Rivers: 'This is a special place'
"Last year, I was absolutely leaning [towards walking away]," Rivers said during his final weekly call of the season to Boston sports radio WEEI (850 AM). "This year I really never was. After last year's summer and going through the decision that we went through, I was pretty sure I was coming back and I was pretty sure I wanted to come back here.
"This is a special place and I've said that before. You can't get a lot of these jobs where you coach teams like the Celtics, or the Red Sox, or the Yankees, and I have one of them. I work with a great [general manager] in Danny Ainge and I have good ownership, so why change?"

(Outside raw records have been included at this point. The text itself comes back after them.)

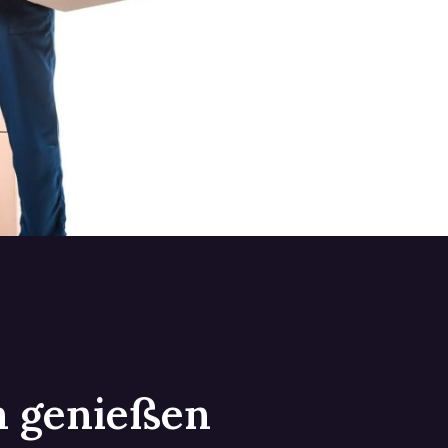
in genießen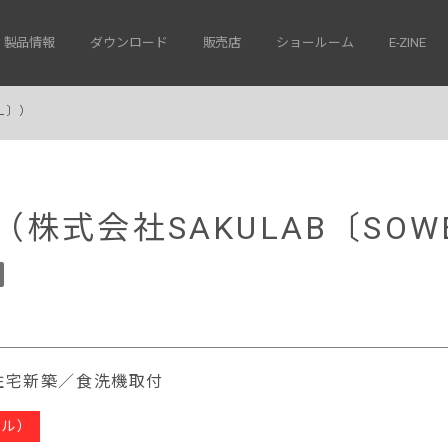
製品情報
ダウンロード
販売店
ショールーム
E-ZINE
L〕）
（株式会社SAKULAB〔SOW
住宅新築／食洗機取付
ール）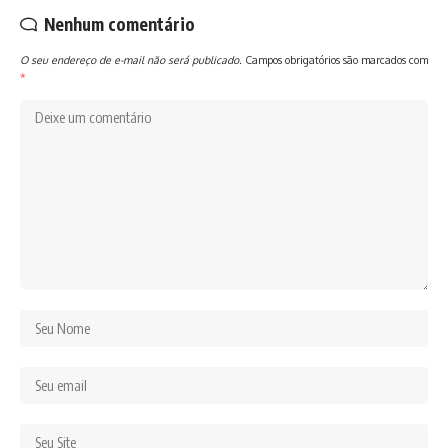
Nenhum comentário
O seu endereço de e-mail não será publicado.
Campos obrigatórios são marcados com
*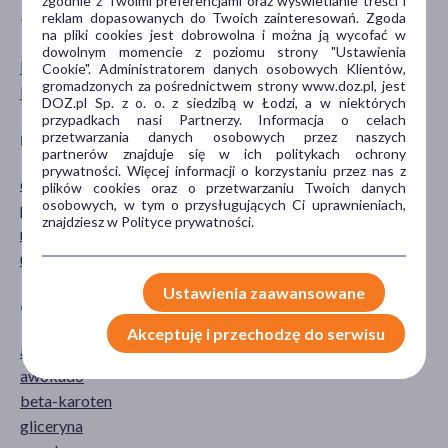
zgodnie z Twoimi preferencjami oraz wyświetlanie treści i
reklam dopasowanych do Twoich zainteresowań. Zgoda
TYP PRODUKTU
POSTAĆ
na pliki cookies jest dobrowolna i można ją wycofać w
dowolnym momencie z poziomu strony "Ustawienia
Dermokosmetyk
krem
Cookie". Administratorem danych osobowych Klientów,
gromadzonych za pośrednictwem strony www.doz.pl, jest
Kosmetyk
DOZ.pl Sp. z o. o. z siedzibą w Łodzi, a w niektórych
przypadkach nasi Partnerzy. Informacja o celach
przetwarzania danych osobowych przez naszych
DZIAŁANIE/WŁAŚCIWOŚCI
PROBLEM
partnerów znajduje się w ich politykach ochrony
prywatności. Więcej informacji o korzystaniu przez nas z
ochronne
obrzęk
plików cookies oraz o przetwarzaniu Twoich danych
osobowych, w tym o przysługujących Ci uprawnieniach,
przeciwobrzękowe
wiotkość skóry
znajdziesz w Polityce prywatności.
regenerujące
zmarszczki
ujędrniające
Ustawienia zaawansowane
GŁÓWNY SKŁADNIK
CZĘŚĆ CIAŁA
Akceptuję i przechodzę do serwisu
alantoina
oczy
awokado
beta-karoten
gliceryna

Rivers, who worked last season on a one-year contract, admitted he really hadn't considered the idea of a five-year deal until Ainge brought it up this season. It made him think a little harder about the situation, but he ultimately warmed to the idea. And Rivers stressed it was the loyalty that Ainge and ownership showed him during Boston's lean years before the Big Three was assembled that encouraged him to do the long-term deal.

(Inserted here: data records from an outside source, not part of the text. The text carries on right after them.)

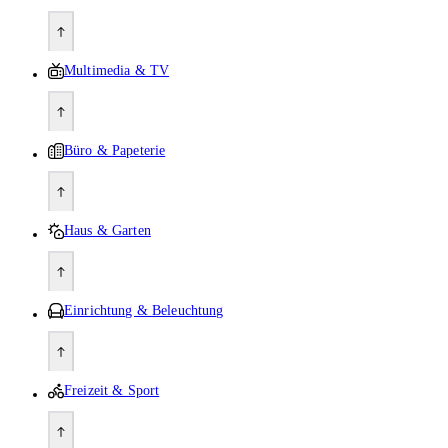
Multimedia & TV
Büro & Papeterie
Haus & Garten
Einrichtung & Beleuchtung
Freizeit & Sport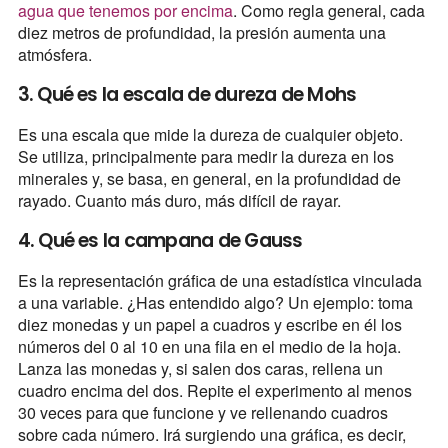
agua que tenemos por encima
. Como regla general, cada
diez metros de profundidad, la presión aumenta una
atmósfera.
3. Qué es la escala de dureza de Mohs
Es una escala que mide la dureza de cualquier objeto.
Se utiliza, principalmente para medir la dureza en los
minerales y, se basa, en general, en la profundidad de
rayado. Cuanto más duro, más difícil de rayar.
4. Qué es la campana de Gauss
Es la representación gráfica de una estadística vinculada
a una variable. ¿Has entendido algo? Un ejemplo: toma
diez monedas y un papel a cuadros y escribe en él los
números del 0 al 10 en una fila en el medio de la hoja.
Lanza las monedas y, si salen dos caras, rellena un
cuadro encima del dos. Repite el experimento al menos
30 veces para que funcione y ve rellenando cuadros
sobre cada número. Irá surgiendo una gráfica, es decir,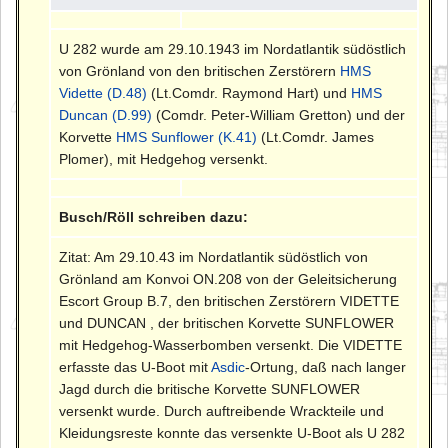
U 282 wurde am 29.10.1943 im Nordatlantik südöstlich
von Grönland von den britischen Zerstörern
HMS
Vidette (D.48)
(Lt.Comdr. Raymond Hart) und
HMS
Duncan (D.99)
(Comdr. Peter-William Gretton) und der
Korvette
HMS Sunflower (K.41)
(Lt.Comdr. James
Plomer), mit Hedgehog versenkt.
Busch/Röll schreiben dazu:
Zitat: Am 29.10.43 im Nordatlantik südöstlich von
Grönland am Konvoi ON.208 von der Geleitsicherung
Escort Group B.7, den britischen Zerstörern VIDETTE
und DUNCAN , der britischen Korvette SUNFLOWER
mit Hedgehog-Wasserbomben versenkt. Die VIDETTE
erfasste das U-Boot mit
Asdic
-Ortung, daß nach langer
Jagd durch die britische Korvette SUNFLOWER
versenkt wurde. Durch auftreibende Wrackteile und
Kleidungsreste konnte das versenkte U-Boot als U 282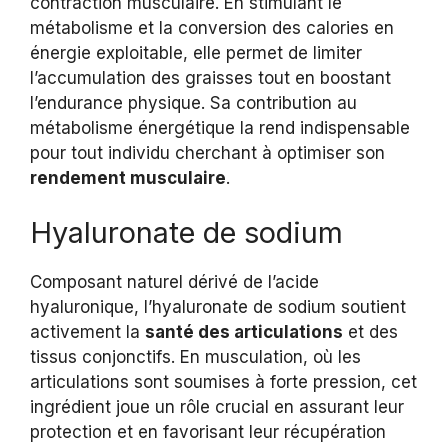
contraction musculaire. En stimulant le
métabolisme et la conversion des calories en
énergie exploitable, elle permet de limiter
l’accumulation des graisses tout en boostant
l’endurance physique. Sa contribution au
métabolisme énergétique la rend indispensable
pour tout individu cherchant à optimiser son
rendement musculaire
.
Hyaluronate de sodium
Composant naturel dérivé de l’acide
hyaluronique, l’hyaluronate de sodium soutient
activement la
santé des articulations
et des
tissus conjonctifs. En musculation, où les
articulations sont soumises à forte pression, cet
ingrédient joue un rôle crucial en assurant leur
protection et en favorisant leur récupération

"I never thought of it in those terms because we kept doing these one-year or two-year deals, and I never thought of it," said Rivers. "And Danny walked in my office and said, 'Listen, I want you to be here with me for a long time, and I want to make this something where we're together for a long time,' and so he brought up the number of years and you've got to process that when you commit to something for that long, and we did, and we thought it was the right thing to do."
Even if that means rebuilding in the post-Big Three era.

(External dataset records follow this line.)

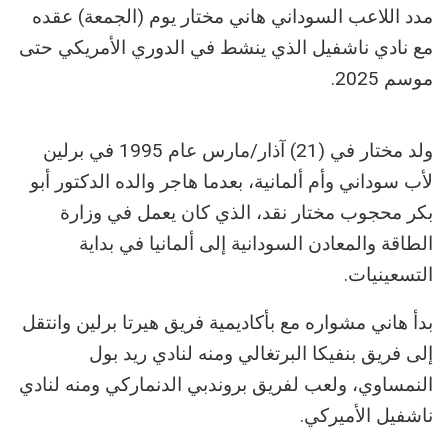
مدد اللاعب السوداني هاني مختار يوم (الجمعة) عقده
مع نادي ناشفيل الذي ينشط في الدوري الأمريكي حتى
موسم 2025.
ولد مختار في (21) آذار/مارس عام 1995 في برلين
لأب سوداني وأم ألمانية، بعدما هاجر والده الدكتور أبو
بكر محجوب مختار نقد، الذي كان يعمل في وزارة
الطاقة والمعادن السودانية إلى ألمانيا في بداية
التسعينيات.
بدأ هاني مشواره مع بأكاديمية فريق هيرتا برلين وانتقل
إلى فريق بنفيكا البرتغالي ومنه لنادي ريد بول
النمساوي، ولعب لفريق بروندبي الدنماركي ومنه لنادي
ناشفيل الأميركي.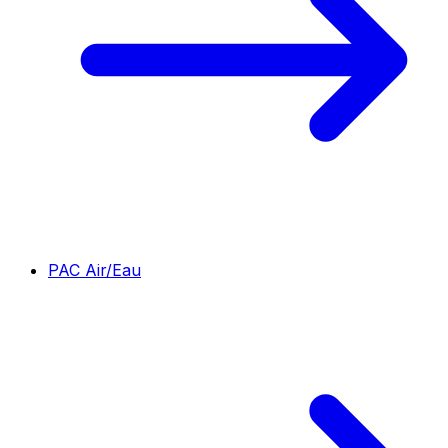
PAC Air/Eau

"Well, I don't think anyone's looking forward to that, but I'm willing to do that," said Rivers. "I've had a group that has been very loyal to me, and I think it would have been very easy for me to just run, and go somewhere else and chase something else. Who says that we still can't do that, with free agency and adding the right pieces while our Big Three are getting older? We have to add the right supporting cast to them, and in that transition, hopefully we can still chase what we want. But it would have been easier to do it the other way. I just don't think it's the right thing to do. Coaches talk about loyalty and team all the time and I just thought it was time to show it, and that's what I did."
Rivers pointed to Jerry Sloan in Utah and his good friend, Gregg Popovich, in San Antonio as the models for long-term success by maintaining a steady internal nucleus of coach, general manager, and ownership.
"I hear the rumors just like you guys with all these different teams," Rivers said of talk he might jump ship after a year off. "My thing is, I have a special team and I have a special group of players, and why change? I look at the Utah situation and Jerry Sloan and I look at the situation in San Antonio [with Popovich], and Danny and I were talking, those are the two most stable franchises, because they've had the same coach and the same GM and the same ownership, and they've been able to draft well, scout well, pick the right players for the system, because they've known the system. And when we talked about it, that's what we want to do."
Asked if he could have imagined throwing his name in for the now-vacant Los Angeles Lakers job, Rivers admitted that would have been very difficult.
"Once you take a year off, you pretty much can coach anywhere, but that would have been strange," said Rivers. "I did have a problem with that if I had, let's say, did it this year. I had a philosophical, a big problem with that. If I had said, 'You know what? I'm going to let my contract expire at the end of this year' and then go take -- actually any other team, but especially [the Lakers] or a couple other teams., I just couldn't do it. I told my agent that. That's something I can't do. I don't function that way and I just thought it'd be a very difficult thing for me to do."